I’m wondering if some of the aspects of your questions – the impact of oral feedback but the drawback of it’s ephemeral nature – intersects with an approach I’ve used with instructors and in my own teaching for the past few years – providing recorded oral feedback. There was some small-scale research (which seems to have disappeared from the web) that pointed to the fact that students were more likely to accept and contemplate negative or critical comments when the comments were delivered orally.
The perceived drawback with oral delivery, however, was that students’ remembrance of the comments seemed to shift the longer the time period from delivery and the number of times the student had thought about the comments. Hence the idea of presenting the feedback orally but capturing it so that students could return to the original comments.

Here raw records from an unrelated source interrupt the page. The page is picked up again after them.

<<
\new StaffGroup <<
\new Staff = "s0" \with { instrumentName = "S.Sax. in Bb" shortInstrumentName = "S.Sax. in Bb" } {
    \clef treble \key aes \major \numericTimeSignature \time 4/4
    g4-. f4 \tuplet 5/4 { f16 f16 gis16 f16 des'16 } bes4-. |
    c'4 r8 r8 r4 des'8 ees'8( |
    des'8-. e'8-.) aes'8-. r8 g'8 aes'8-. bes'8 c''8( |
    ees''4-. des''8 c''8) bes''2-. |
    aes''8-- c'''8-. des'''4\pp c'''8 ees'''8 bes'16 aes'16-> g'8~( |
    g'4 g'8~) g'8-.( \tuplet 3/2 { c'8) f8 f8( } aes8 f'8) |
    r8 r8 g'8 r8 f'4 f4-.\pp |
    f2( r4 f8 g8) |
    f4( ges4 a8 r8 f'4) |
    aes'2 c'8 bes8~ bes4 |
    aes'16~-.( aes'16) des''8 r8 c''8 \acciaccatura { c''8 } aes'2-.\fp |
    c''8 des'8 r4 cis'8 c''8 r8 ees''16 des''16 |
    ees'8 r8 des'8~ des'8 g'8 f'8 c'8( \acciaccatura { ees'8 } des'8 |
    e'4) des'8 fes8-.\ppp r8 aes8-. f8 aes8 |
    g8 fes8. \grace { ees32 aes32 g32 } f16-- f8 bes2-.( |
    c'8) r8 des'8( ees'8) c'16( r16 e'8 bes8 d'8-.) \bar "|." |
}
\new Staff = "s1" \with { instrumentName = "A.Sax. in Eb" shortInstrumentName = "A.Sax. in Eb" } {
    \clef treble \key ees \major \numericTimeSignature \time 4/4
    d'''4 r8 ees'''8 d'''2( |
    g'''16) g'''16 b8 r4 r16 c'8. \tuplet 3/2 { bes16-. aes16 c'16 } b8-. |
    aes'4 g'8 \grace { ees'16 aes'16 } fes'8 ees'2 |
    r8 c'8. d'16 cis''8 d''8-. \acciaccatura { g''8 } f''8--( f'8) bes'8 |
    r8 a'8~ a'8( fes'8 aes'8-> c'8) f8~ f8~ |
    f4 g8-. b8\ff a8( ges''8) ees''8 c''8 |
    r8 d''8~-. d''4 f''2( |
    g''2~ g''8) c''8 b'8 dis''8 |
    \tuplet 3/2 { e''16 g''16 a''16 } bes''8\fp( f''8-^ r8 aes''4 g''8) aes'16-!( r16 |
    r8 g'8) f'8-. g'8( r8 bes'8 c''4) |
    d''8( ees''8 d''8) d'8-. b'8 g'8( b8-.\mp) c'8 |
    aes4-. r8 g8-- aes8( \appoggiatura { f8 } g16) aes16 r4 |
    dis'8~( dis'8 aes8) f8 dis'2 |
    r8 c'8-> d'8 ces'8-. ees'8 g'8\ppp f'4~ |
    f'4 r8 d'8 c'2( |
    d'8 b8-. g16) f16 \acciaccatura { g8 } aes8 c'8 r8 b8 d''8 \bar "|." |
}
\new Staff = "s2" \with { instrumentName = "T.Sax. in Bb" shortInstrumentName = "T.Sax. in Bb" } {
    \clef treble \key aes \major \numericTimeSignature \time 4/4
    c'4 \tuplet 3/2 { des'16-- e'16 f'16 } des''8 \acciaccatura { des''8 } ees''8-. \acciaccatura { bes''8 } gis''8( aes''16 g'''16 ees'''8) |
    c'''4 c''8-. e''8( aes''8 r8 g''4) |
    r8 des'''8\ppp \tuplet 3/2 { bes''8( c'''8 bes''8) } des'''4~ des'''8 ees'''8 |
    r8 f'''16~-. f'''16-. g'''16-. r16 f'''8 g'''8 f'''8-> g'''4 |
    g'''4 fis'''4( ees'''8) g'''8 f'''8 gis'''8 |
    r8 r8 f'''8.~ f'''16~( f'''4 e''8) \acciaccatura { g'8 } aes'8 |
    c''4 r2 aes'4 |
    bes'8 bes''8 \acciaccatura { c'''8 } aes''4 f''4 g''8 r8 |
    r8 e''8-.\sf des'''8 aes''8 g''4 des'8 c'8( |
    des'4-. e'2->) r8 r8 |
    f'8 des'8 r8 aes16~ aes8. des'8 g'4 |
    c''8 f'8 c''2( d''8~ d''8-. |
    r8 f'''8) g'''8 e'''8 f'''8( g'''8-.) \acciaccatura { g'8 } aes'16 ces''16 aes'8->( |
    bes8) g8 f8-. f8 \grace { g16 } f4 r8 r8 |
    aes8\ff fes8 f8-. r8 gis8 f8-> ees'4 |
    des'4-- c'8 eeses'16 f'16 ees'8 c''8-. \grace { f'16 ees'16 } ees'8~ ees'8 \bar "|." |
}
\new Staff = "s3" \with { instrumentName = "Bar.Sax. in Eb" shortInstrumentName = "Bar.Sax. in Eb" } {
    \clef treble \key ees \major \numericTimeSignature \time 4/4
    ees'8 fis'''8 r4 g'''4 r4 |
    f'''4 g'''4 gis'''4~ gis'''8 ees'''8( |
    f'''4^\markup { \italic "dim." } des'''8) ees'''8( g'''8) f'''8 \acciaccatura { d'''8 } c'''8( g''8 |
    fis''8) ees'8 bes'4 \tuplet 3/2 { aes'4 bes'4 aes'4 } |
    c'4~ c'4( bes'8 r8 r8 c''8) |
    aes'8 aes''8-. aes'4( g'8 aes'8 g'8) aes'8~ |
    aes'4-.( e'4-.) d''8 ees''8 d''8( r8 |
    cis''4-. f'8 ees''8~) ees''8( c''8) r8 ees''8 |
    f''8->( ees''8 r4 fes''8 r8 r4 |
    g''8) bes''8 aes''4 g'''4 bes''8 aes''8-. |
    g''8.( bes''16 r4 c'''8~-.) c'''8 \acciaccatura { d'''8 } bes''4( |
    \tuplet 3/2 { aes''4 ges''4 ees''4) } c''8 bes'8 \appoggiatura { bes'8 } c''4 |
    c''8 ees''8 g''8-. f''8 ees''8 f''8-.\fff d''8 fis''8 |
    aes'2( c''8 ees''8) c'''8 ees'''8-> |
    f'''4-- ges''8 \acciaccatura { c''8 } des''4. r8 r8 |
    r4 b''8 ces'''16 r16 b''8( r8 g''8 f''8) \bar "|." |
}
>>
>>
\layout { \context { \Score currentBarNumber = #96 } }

Anecdotal experience with recorded oral feedback in a post-graduate course in public health offered at the University of Calgary and an online certificate-level course in Social Media at the University of Calgary seems to point to the benefits of the ‘human touch’ when providing critical feedback. It would, of course, be interesting to do a study to learn more.
I’m now going to look at your article on the ISOTL research – perhaps I’ll find some reference to the Rice article which started my interest in this subject.
Hi Bonita:
Thank you for your comment–I hadn’t heard of this research at all. The idea of recording oral comments is an interesting one, and I can see the point of having a record to go back to and re-listen to. I wonder, though, if it’s harder to re-use oral comments than written ones, since you have to go back and find the right places in the recording for what you’re looking at, or listen to the whole thing several times, which can be time-consuming. If there were an easy way to annotate such recordings so students could go right to certain parts, that’d be perfect!

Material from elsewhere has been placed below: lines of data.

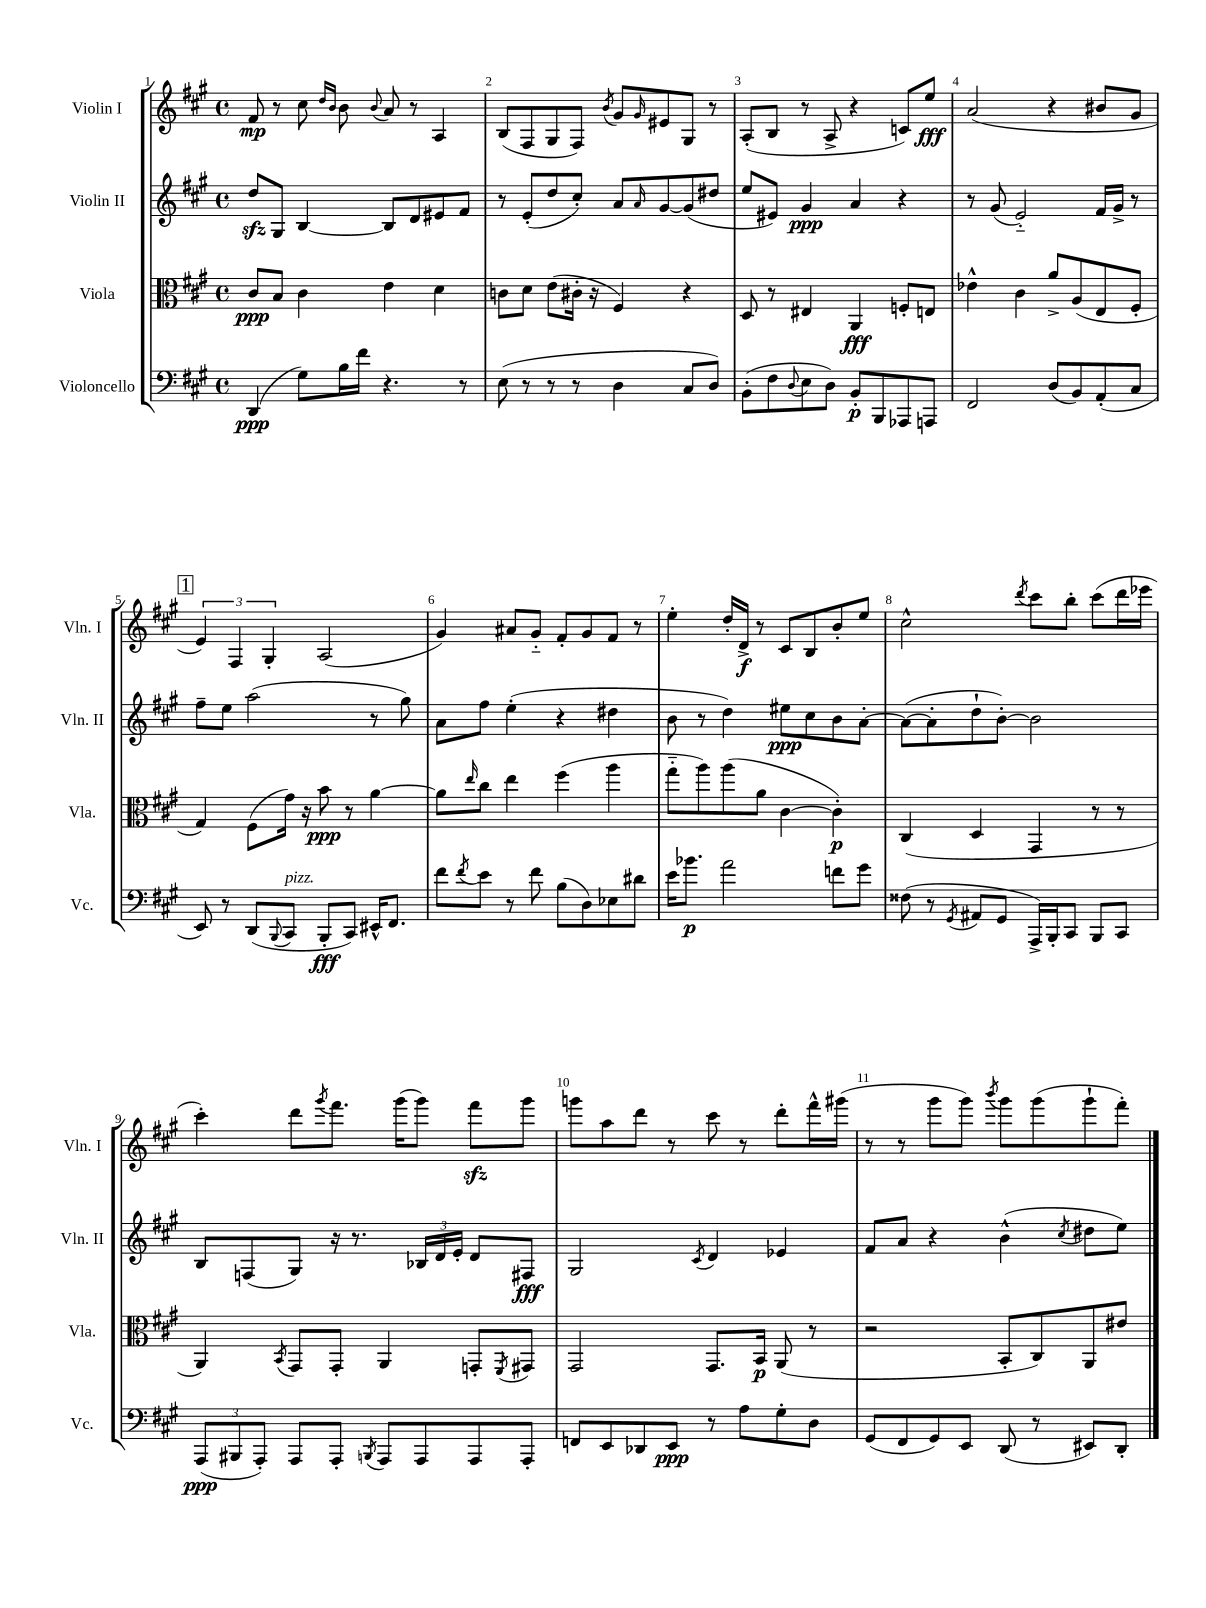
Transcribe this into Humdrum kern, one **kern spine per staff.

**kern	**kern	**kern	**kern
*staff4	*staff3	*staff2	*staff1
*clefF4	*clefC3	*clefG2	*clefG2
*k[f#c#g#]	*k[f#c#g#]	*k[f#c#g#]	*k[f#c#g#]
*M4/4	*M4/4	*M4/4	*M4/4
*met(c)	*met(c)	*met(c)	*met(c)
(4DD	8c#	8dd	8f#
.	8B	8G#	8r
8G#)	4c#	[4B	8cc#
.	.	.	16qqdd
.	.	.	16qqb
16B	.	.	8b
16f#	.	.	.
.	.	.	8qqb
4.r	4e	8B]	8a
.	.	8d	8r
.	4d	8e#	4A
8r	.	8f#	.
=	=	=	=
(8E	8c	8r	(8B
8r	8d	(8e'	8F#
8r	(8e	8dd	8G#
8r	16c#'	8cc#')	8F#)
.	16r	.	.
.	.	.	8qb
4D	4F#)	8a	8g#
.	.	16qqa	16qqg#
.	.	[8g#	8e#
8C#	4r	(8g#]	8G#
8D)	.	8dd#	8r
=	=	=	=
(8BB'	8D	8ee	(8A'
8F#	8r	8e#)	8B
8qqD	.	.	.
8E	4E#	4g#	8r
8D)	.	.	8A^
8BB'	4AA	4a	4r
8BBB	.	.	.
8AAA-	8F'	4r	8c)
8AAA	8E	.	8ee
=	=	=	=
2FF#	4e-^^	8r	(2a
.	.	(8g#	.
.	4c#	2e'~)	.
(8D	8a^	.	4r
8BB)	(8A	.	.
(8AA'	8E	16f#	8b#
.	.	16g#^	.
8C#	8F#'	8r	8g#
=	=	=	=
8EE)	4G#)	8ff#~	6e)
8r	.	8ee	.
.	.	.	6F#
(8DD	(8F#	(2aa	.
.	.	.	6G#'
8qqBBB	.	.	.
8CC#	16g#)	.	.
.	16r	.	.
8BBB'	8b	.	(2A
8CC#)	8r	.	.
16EE#^^	[4a	8r	.
8.FF#	.	.	.
.	.	8gg#)	.
=	=	=	=
8f#	8a]	8a	4g#)
8qf#	16qqee	.	.
8e	8cc#	8ff#	.
8r	4ee	(4ee'	8a#
8f#	.	.	8g#'~
(8B	(4ff#	4r	8f#'
8D)	.	.	8g#
8E-	4aa	4dd#	8f#
8d#	.	.	8r
=	=	=	=
16e	8gg#'~	8b	4ee'
8.b-	.	.	.
.	8aa)	8r	.
2a	(8aa	4dd)	16dd'
.	.	.	16d^
.	8a	.	8r
.	[4c#	8ee#	8c#
.	.	8cc#	8B
8f	4c#'])	8b	8b'
8g#	.	[8a'	8ee
=	=	=	=
(8F##	(4C#	(8a_	2cc#^^
8r	.	8a']	.
8qGG#	.	.	.
8AA#	4D	8dd`	.
8GG#	.	[8b')	.
.	.	.	8qddd
16AAA^)	4GG#	2b]	8ccc#
16BBB'	.	.	.
8CC#	.	.	8bb'
8BBB	8r	.	(8ccc#
8CC#	8r	.	16ddd
.	.	.	16eee-
=	=	=	=
(12AAA	4AA)	8B	4ccc#')
12BBB#	.	.	.
.	.	(8F	.
12AAA')	.	.	.
.	8qBB	.	.
8AAA	8GG#	8G#)	8ddd
.	.	.	8qggg#
8AAA'	8GG#'	16r	8.fff#
.	.	8.r	.
8qBBB	.	.	.
8AAA	4AA	.	.
.	.	.	(16ggg#
8AAA	.	24B-	8ggg#)
.	.	24d	.
.	.	24e'	.
8AAA	8GG'	8d	8fff#
.	8qFF#	.	.
8AAA'	8GG#	8F#	8ggg#
=	=	=	=
8FF	2GG#	2G#	8ggg
8EE	.	.	8aa
8DD-	.	.	8ddd
8EE	.	.	8r
.	.	8qc#	.
8r	8.GG#	4d	8ccc#
8A	.	.	8r
.	16BB	.	.
8G#'	(8AA	4e-	8ddd'
8D	8r	.	16fff#^^
.	.	.	(16ggg#
=	=	=	=
(8GG#	2r	8f#	8r
8FF#	.	8a	8r
8GG#)	.	4r	8ggg#
8EE	.	.	8ggg#)
.	.	.	8qbbb
(8DD	8BB'	(4b^^	8ggg#
8r	8C#)	.	(8ggg#
.	.	8qcc#	.
8EE#)	8AA	8dd#	8ggg#`
8DD'	8e#	8ee)	8fff#')
==	==	==	==
*-	*-	*-	*-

I’m most interested in oral feedback for the dialogue aspect–that people would be in the same synchronous space together (whether or not in the same room…could be online) and talking about the feedback. Then questions can be asked and answered, comments given on both sides, in the moment, rather than students perhaps having questions and comments and then forgetting them later, or deciding not to ask the prof (this could happen for various possible reasons). In my experience with such synchronous sessions, I find that my final comments on essays become different after talking to students directly about their work. We’re lucky in the Univ. of British Columbia Arts One program in that we get to talk to 4 students at a time, for an hour each week, about essays (we have 20 students, so have five of thes 4-student, 1-hour meetings per week!). I know that’s not common, but I find them to be very, very effective. And that’s the sort of oral feedback I’ve been most interested in, coming both from the professor and from peers.
That’s not to say I am not interested in recording feedback for my other courses, necessarily–I just haven’t looked into it enough to figure out if I’d like to try it! It won’t have the back-and-forth discussion possibility of synchronous feedback, but I can certainly see that it could provide a more human connection.
I’m not sure I talked about a paper by Rice…doesn’t sound familiar! Could you let me know what paper that is? I’d very much appreciate it! And any research you’ve done that I might be able to view would be great too!